Self-esteem is the subjective estimation of yourself, your personal sense of quality or lack thereof. For the extremes in the literature see I’m Shit by Sad N. Lonely and The Best A Man Can Get by Ray Zoar Blade. Both Lonely and Blade clearly take opposite paths. And as far as I'm concerned Blade just shaves the surface in his outlook while Lonely’s in a class by himself, meticulously accurate and exhaustive in his torment, which resonates with me as seen in each of my own torturous blog posts. But while I lean toward Lonely’s point of view, sharing his withdrawn/desiccated vibe, I’m still completely interested in Blade’s cutting style, actually to the point of adoration, yet suspecting it’s a boasting cover, giving us finally in the end two men with the same experience. Lonely as a wannabe, Blade a neverwas.
But, obviously, self-esteem is a thing you don’t have to read about or have expertise in to have real live-wire, exposed-nerve experiences with. For your life is exposed. You touch here, you’re shocked then swept up as a cinder. You touch there and you've bought the farm, depending if you’re at an auction sale or on your deathbed. For self-esteem is a combination of things, the good, the bad, the worse, the worse yet, the ultimate worse, then we're in negative territory. It can kill you, which potentially brings pain, suffering, shock, misery, heartbreak, despondency, torment and even braggadocio (cf. Lonely and Blade, et al. Reportedly, Sad N. Lonely howls at the moon even on nights when it's not out.)

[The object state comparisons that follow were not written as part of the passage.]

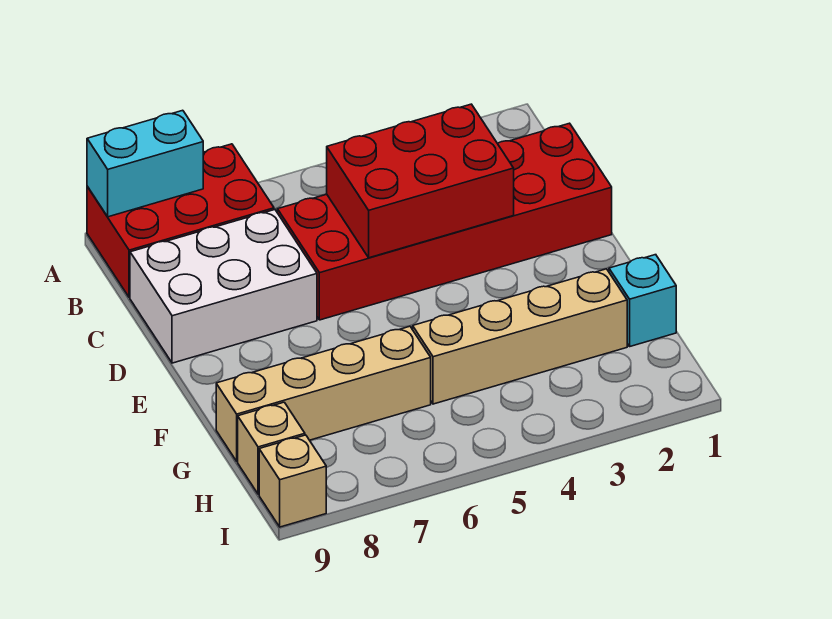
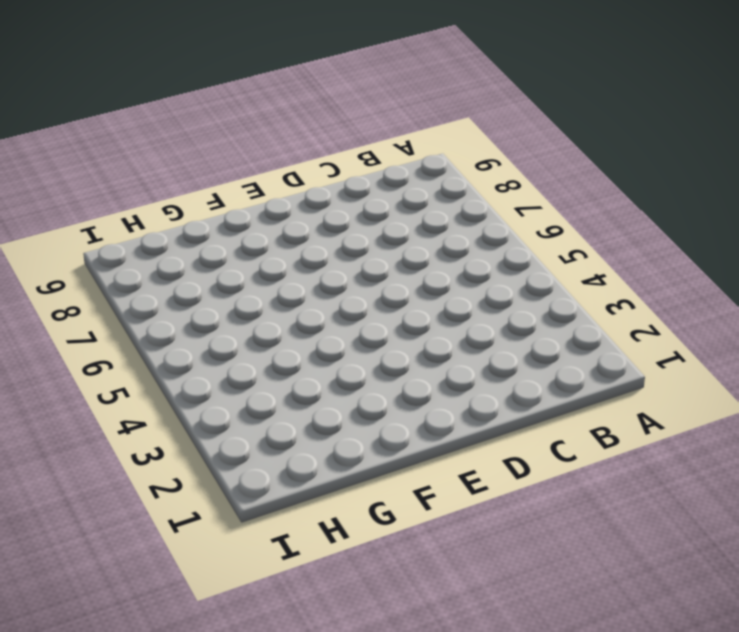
none -> red brick A7:B9 level 1
none -> red brick C1:D6 level 1

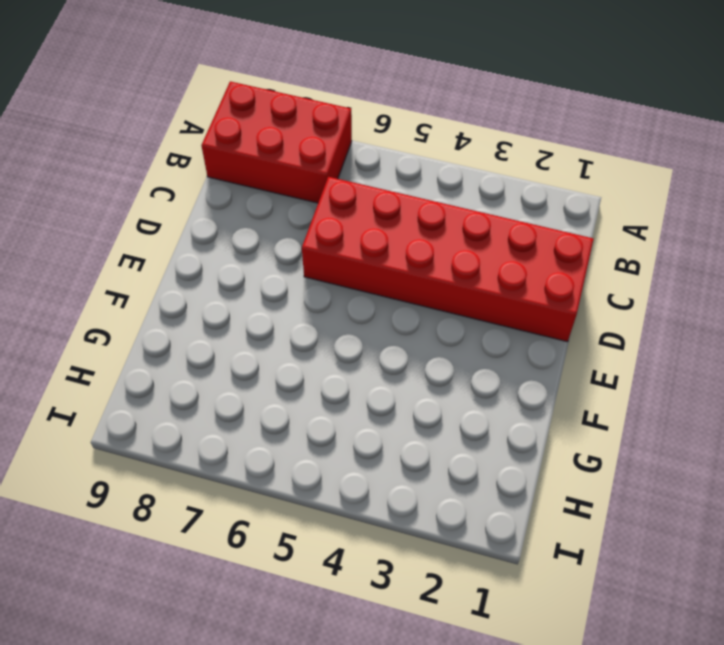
none -> white brick C7:D9 level 1
none -> cyan brick G1 level 1

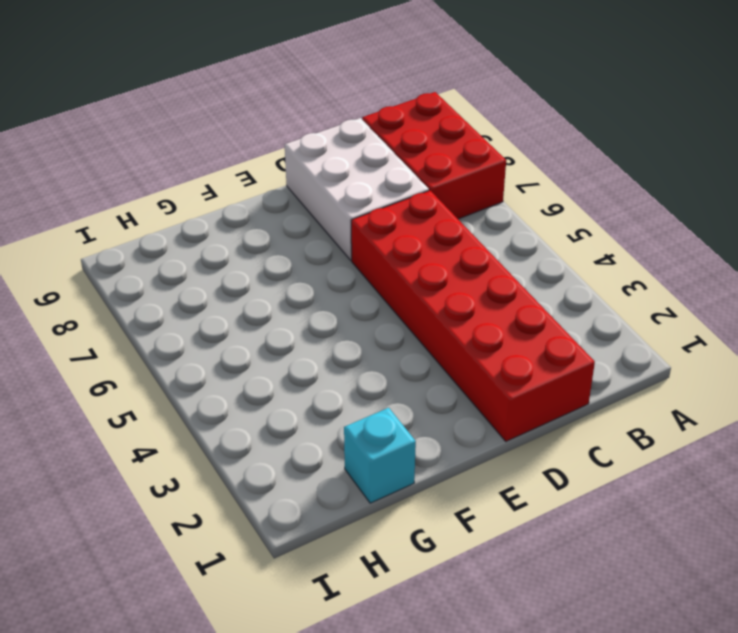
none -> tan brick G2:G5 level 1
none -> tan brick G6:G9 level 1

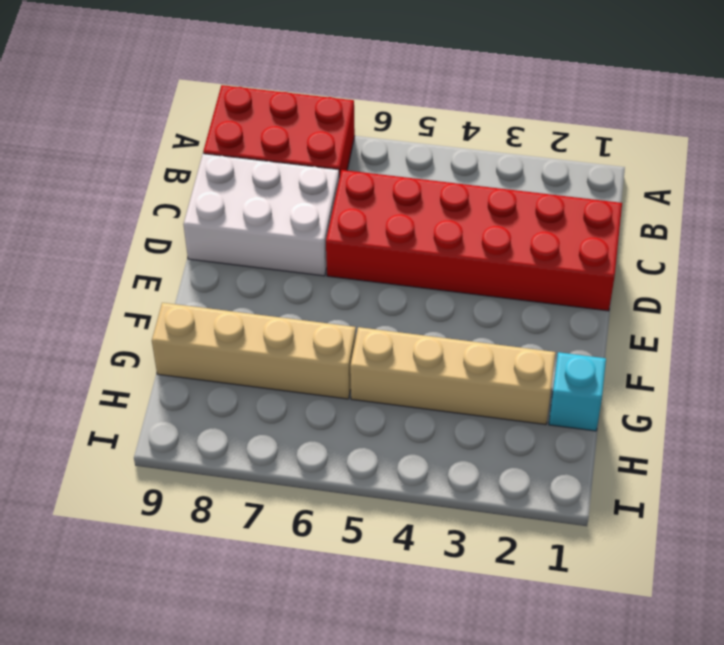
none -> tan brick H9 level 1
none -> tan brick I9 level 1

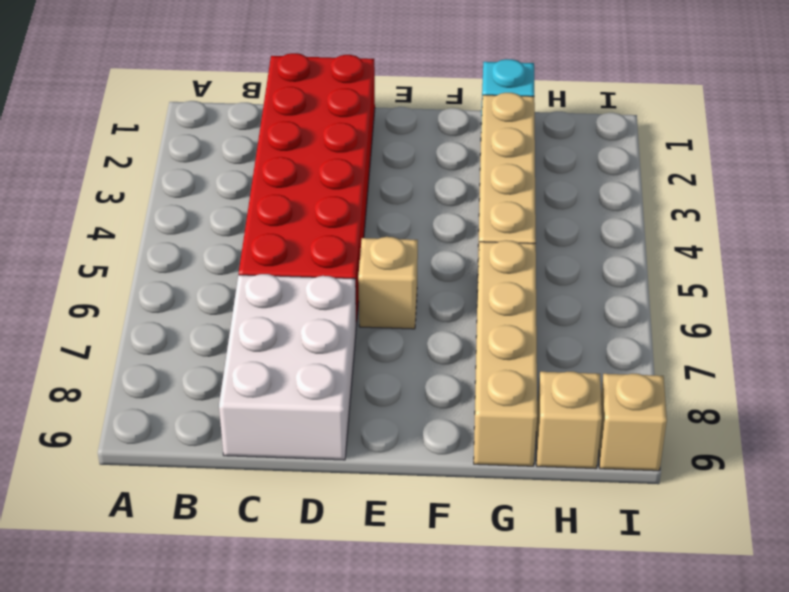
tan brick E6 level 1 -> none
none -> red brick A7:B9 level 1
none -> cyan brick A8:A9 level 2

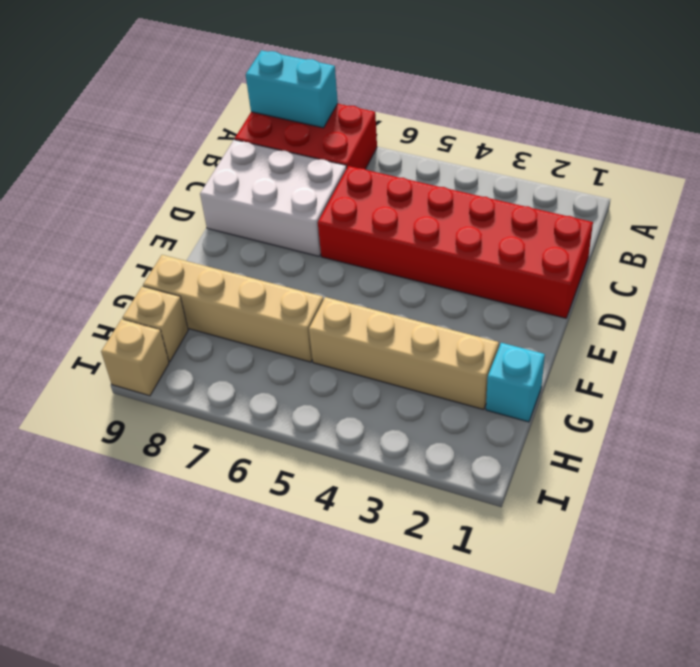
none -> red brick C3:D5 level 2

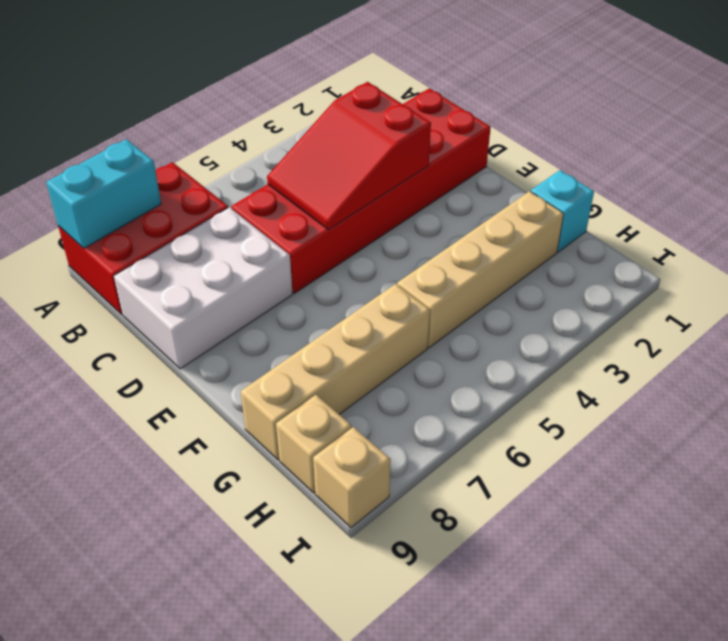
red slope C3:D5 level 2 top 3 -> red brick C3:D5 level 2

My own problems with fragile self-esteem (and this is what you paid $100 to hear) were well known throughout my childhood. A quick review of my school pictures shows a child with his head down and eyes averted year after year. I was down, as we now know, but back then they blamed it on two things, being shy and very afraid someone in the immediately vicinity was going to steal my shoes. Well, shoes is now something I can take or leave. Yes, I was shy, and I was afraid. But I went through eight pairs of shoes in one week, so you tell me. Then factor in everything that every bashful, self-loathing person goes through; it all contributes to fragile self-esteem.
My illustration above, lifted without attribution from a scholarly periodical -- screw ‘em! -- shows the extremes of fragile self-esteem, one's beloved periodically seen as a wraith, a monster, terrible, and sickening, but then just as quickly can be seen as fairly not so bad and even kind of cute. How these things happen, we chalk it up to the strange extremes of self-esteem, alas, all wrapped up in one not-so-tidy fragile package.